= WHAT YOU ARE ASKED TO DO =
Set out exactly, and with nothing added, the line containing "left hip: (518, 307)" and every line after it through the final line of the data.

= DATA =
########
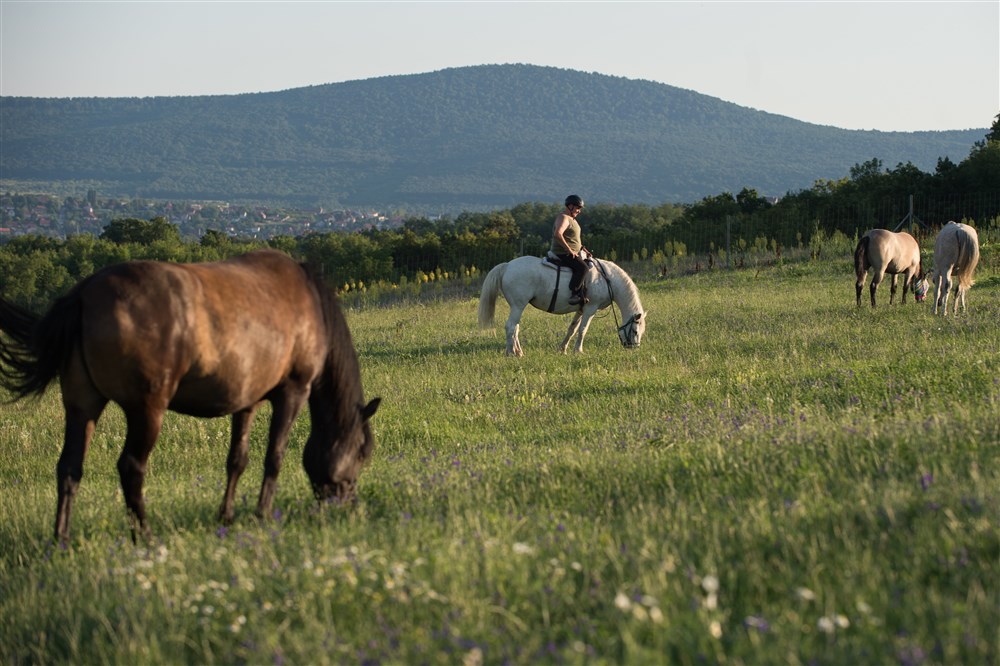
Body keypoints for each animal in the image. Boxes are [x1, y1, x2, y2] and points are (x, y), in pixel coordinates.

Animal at [0, 249, 380, 543]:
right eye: (362, 452)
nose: (349, 504)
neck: (309, 301)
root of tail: (82, 295)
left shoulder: (247, 400)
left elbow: (237, 459)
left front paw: (226, 517)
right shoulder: (294, 390)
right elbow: (274, 457)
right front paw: (261, 514)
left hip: (82, 405)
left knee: (69, 467)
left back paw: (61, 539)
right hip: (146, 409)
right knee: (131, 467)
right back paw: (145, 536)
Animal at [477, 254, 646, 356]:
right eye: (635, 331)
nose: (633, 348)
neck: (606, 279)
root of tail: (507, 266)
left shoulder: (581, 309)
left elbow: (572, 329)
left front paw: (563, 349)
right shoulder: (590, 309)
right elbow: (583, 330)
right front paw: (578, 350)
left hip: (518, 307)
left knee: (515, 328)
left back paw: (518, 351)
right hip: (518, 306)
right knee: (511, 326)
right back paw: (511, 353)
########
= PROBLEM SOLUTION =
left hip: (518, 307)
left knee: (515, 328)
left back paw: (518, 351)
right hip: (518, 306)
right knee: (511, 326)
right back paw: (511, 353)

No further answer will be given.